**Your assignment:**
Reproduce the full listing below unchanged, apart from the pictures.

**Extracted records:**
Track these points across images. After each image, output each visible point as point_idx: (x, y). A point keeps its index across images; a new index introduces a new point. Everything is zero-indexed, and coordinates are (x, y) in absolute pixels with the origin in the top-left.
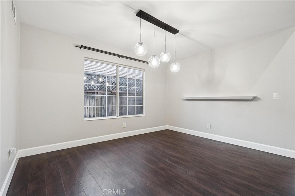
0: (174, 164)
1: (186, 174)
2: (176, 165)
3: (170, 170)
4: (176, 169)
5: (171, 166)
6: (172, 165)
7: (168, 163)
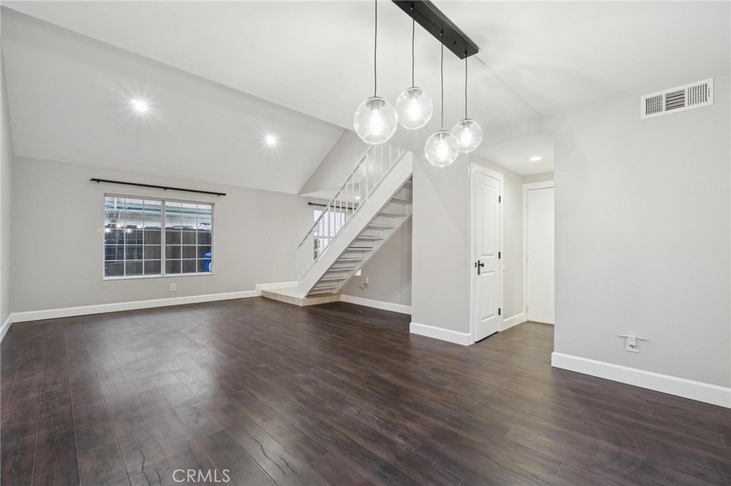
0: (383, 432)
1: (361, 409)
2: (378, 429)
3: (393, 415)
4: (381, 419)
5: (391, 426)
6: (387, 429)
7: (398, 436)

**Solution below:**
Track these points across images. After each image, output each visible point as point_idx: (x, y). A point keeps its index across images; a new index introduces a new point. Everything is zero-indexed, and coordinates are (x, y) in absolute pixels with the origin in the top-left.
0: (174, 164)
1: (186, 174)
2: (176, 165)
3: (170, 170)
4: (176, 169)
5: (171, 166)
6: (172, 165)
7: (168, 163)
0: (383, 432)
1: (361, 409)
2: (378, 429)
3: (393, 415)
4: (381, 419)
5: (391, 426)
6: (387, 429)
7: (398, 436)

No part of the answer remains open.